We traveled the globe, have worked through 500+ projects with Foundation and have a team of dedicated designers battle testing this every day. We struck an amazing balance in Foundation 6 for those designers and developers who bravely create, own and maintain a frontend framework in their companies. We put the designer and developer first...after all, you're the people that need to drive the change in their organization. We want you to quickly creating scaffolds with presentational classes, style your brand without overwriting code, and convert your styles and layouts into maintainable pieces. We want you to go from prototype to production.
Design as your Differentiator
Lately, we've also seen that frameworks have begun to tip far, far (far, far, faaaarrrr) in the direction of overly opinionated visuals. Simply put, they just have too much default style, which in turn means your site will end up looking like someone else's. This is great if you're building a Salesforce app with a Salesforce framework, or a Microsoft office product with the Fabric framework. Not as great if you're building a unique brand where design will be one of your main differentiators.

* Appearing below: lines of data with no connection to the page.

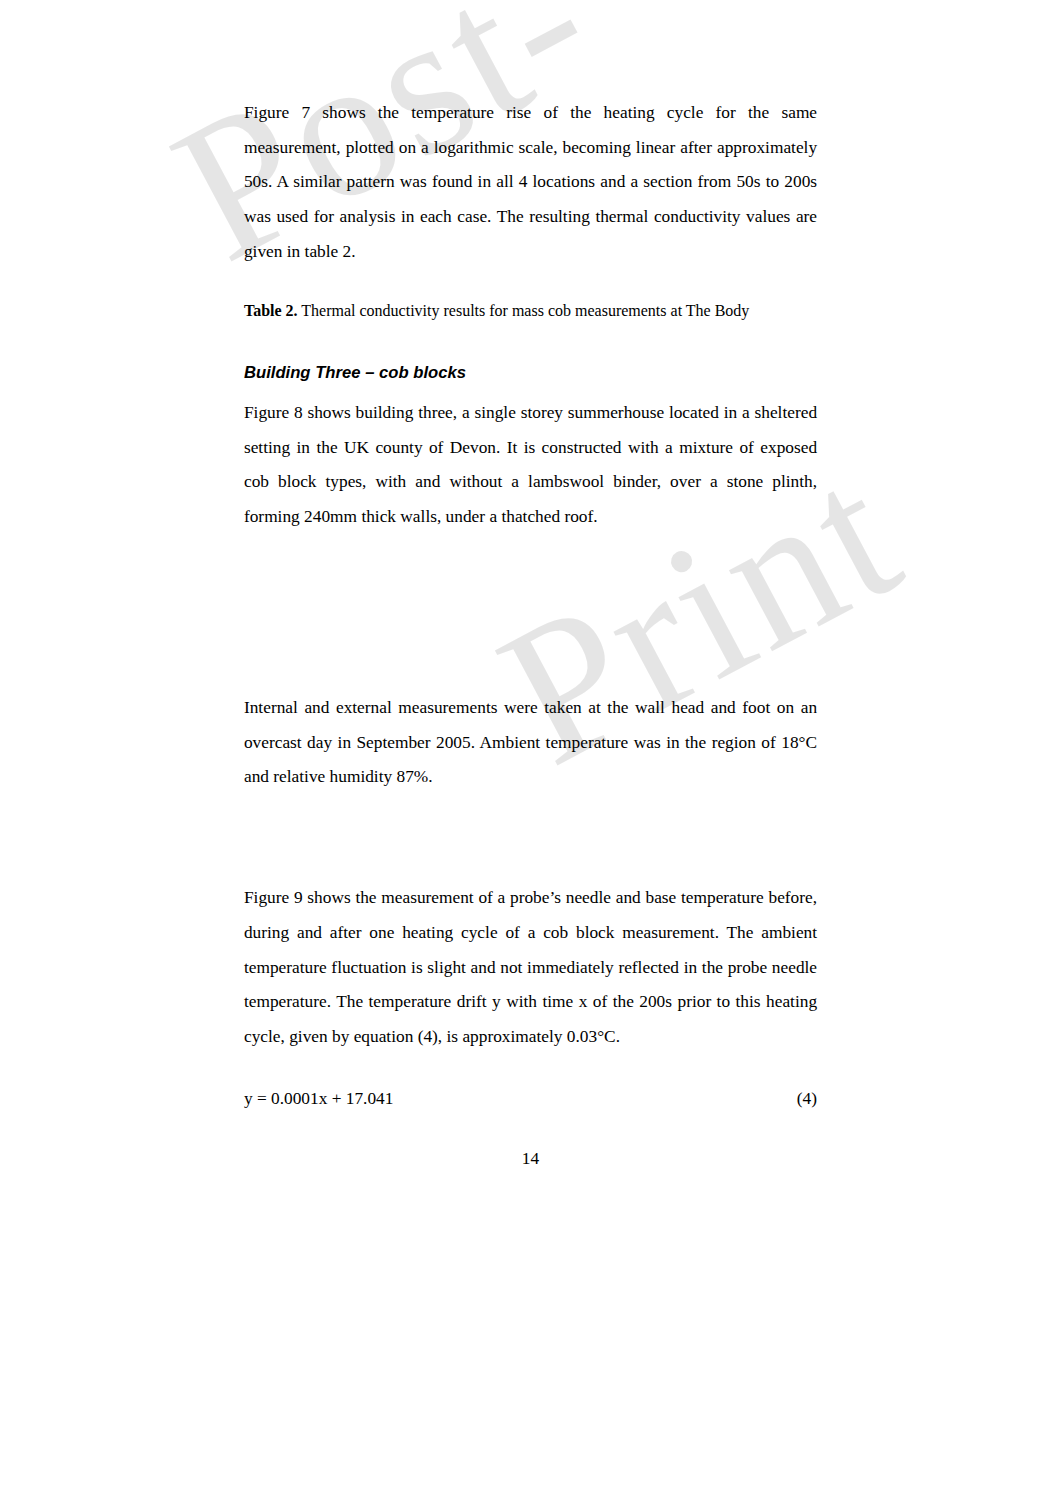Post- Print
Figure 7 shows the temperature rise of the heating cycle for the same measurement, plotted on a logarithmic scale, becoming linear after approximately 50s. A similar pattern was found in all 4 locations and a section from 50s to 200s was used for analysis in each case. The resulting thermal conductivity values are given in table 2.
Table 2. Thermal conductivity results for mass cob measurements at The Body
Building Three – cob blocks
Figure 8 shows building three, a single storey summerhouse located in a sheltered setting in the UK county of Devon. It is constructed with a mixture of exposed cob block types, with and without a lambswool binder, over a stone plinth, forming 240mm thick walls, under a thatched roof.
Internal and external measurements were taken at the wall head and foot on an overcast day in September 2005. Ambient temperature was in the region of 18°C and relative humidity 87%.
Figure 9 shows the measurement of a probe’s needle and base temperature before, during and after one heating cycle of a cob block measurement. The ambient temperature fluctuation is slight and not immediately reflected in the probe needle temperature. The temperature drift y with time x of the 200s prior to this heating cycle, given by equation (4), is approximately 0.03°C.
y = 0.0001x + 17.041 (4)
14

The design community has seen a huge increase in klout as of late in both startups and enterprise, CEOs and VCs recognize that design methodologies that are implemented consistently across the company can make the difference between them and their competitors. Companies have turned to style guides to keep their brands consistent, a collection of common patterns and code snippets to help designers and developers keep their brands across multiple pages and products. It's this combination of both visual guidelines and coded components that bring real value to both design and development teams. Many of these companies are open sourcing their internal style guides into highly styled frameworks in hopes to get their design vision to the masses. At ZURB we believe a style guide should be by your company for your company.
Guided with Style
As a studio, ZURB creates design work everyday for clients of all sizes, stages and business sector and one of the most valuable things clients get from working with us is a coded styleguide. This is a collection of common components used in their product or marketing site that have been built on top of the Foundation framework. Some are modified from Foundation components, like tabs and accordions and others are custom components for a particular project.
Style guides are a great tool for large organizations to ensure their stylesheets stay small and their brand stays consistent. As a design driven company, this is why we've focused on creating such a minimalist framework, so companies can build on top without too many overrides. This lets your unique brand shine through and encourage less code bloat on your products. It's a win-win for everyone.
Foundation Launch Next Week
With our release next week we're so stoked for how Foundation for Sites 6 can help brands create your custom style guide that we're even adding a style guide template to our advanced development stack. This will let you use simple markdown and code snippets to generate style guides on foundation projects and it'll come ready with Foundations stock components already documented.